The function \(y=\frac{3}{2} \csc \left(\frac{x}{4}\right)\) is in the form of \(y=A \csc(Bx)\), where A is the amplitude and B affects the period. In this function, A = 3/2 and B = 1/4.

The amplitude of the function is |A|. In our case, it is \(\left|\frac{3}{2}\right| = \frac{3}{2}\). Amplitude is a measure of how high and low the graph goes from its midline.

The period of a csc function is \(T=2\pi|\frac{1}{B}|\). Here, B = 1/4, so the period is \(T = 2\pi|\frac{1}{1/4}|= 2\pi*4 = 8\pi\). This is the width of one complete cycle on the graph.

The function \(y=csc(x)\) is undefined wherever \(sin(x) = 0\).
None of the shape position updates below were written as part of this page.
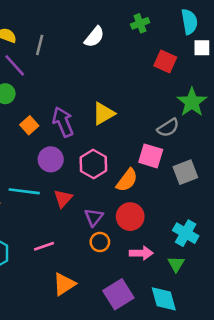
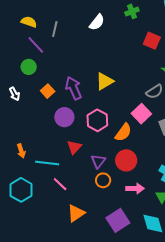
pink square: (151, 156) -> (141, 114), turned 30
cyan line: (24, 191) -> (47, 163), moved
pink line: (44, 246) -> (60, 184), turned 63

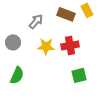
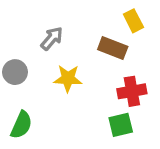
brown rectangle: (66, 14) -> (113, 48), moved
red cross: (70, 45) -> (132, 91), moved

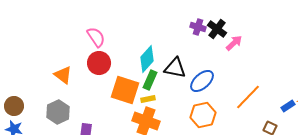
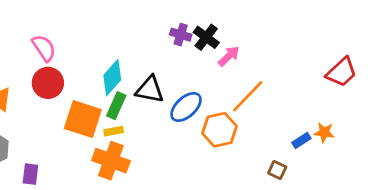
orange line: (248, 97) -> (248, 96), moved
orange hexagon: (203, 115) -> (220, 130), moved

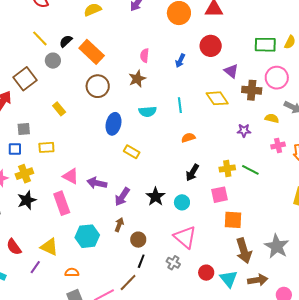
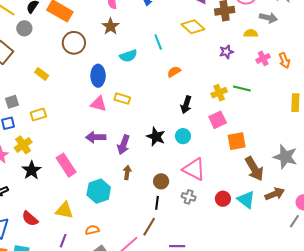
pink triangle: (71, 176) -> (99, 104), moved
brown circle: (138, 240) -> (161, 181), moved
purple line: (35, 267) -> (63, 241), moved

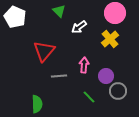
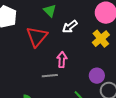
red triangle: (44, 51) -> (37, 37), moved
pink arrow: (84, 65) -> (62, 60), moved

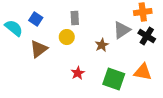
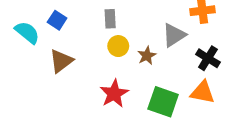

Thus, the function \(y=\frac{3}{2} \csc \left(\frac{x}{4}\right)\) will have a vertical asymptote wherever \(sin(\frac{x}{4}) = 0\), which occurs at \(x = 0, \pm 4n\pi\), for all integer values of n.

Start at \(x=0\) (where the first asymptote is). Mark the period intervals along the x-axis (each \(8\pi\)). Draw an upward curve reaching its max at the central point between two asymptotes where the y value is 3/2 and downward curve where the y value is -3/2. Repeat these steps for two periods. This way, the graph of the function is drawn.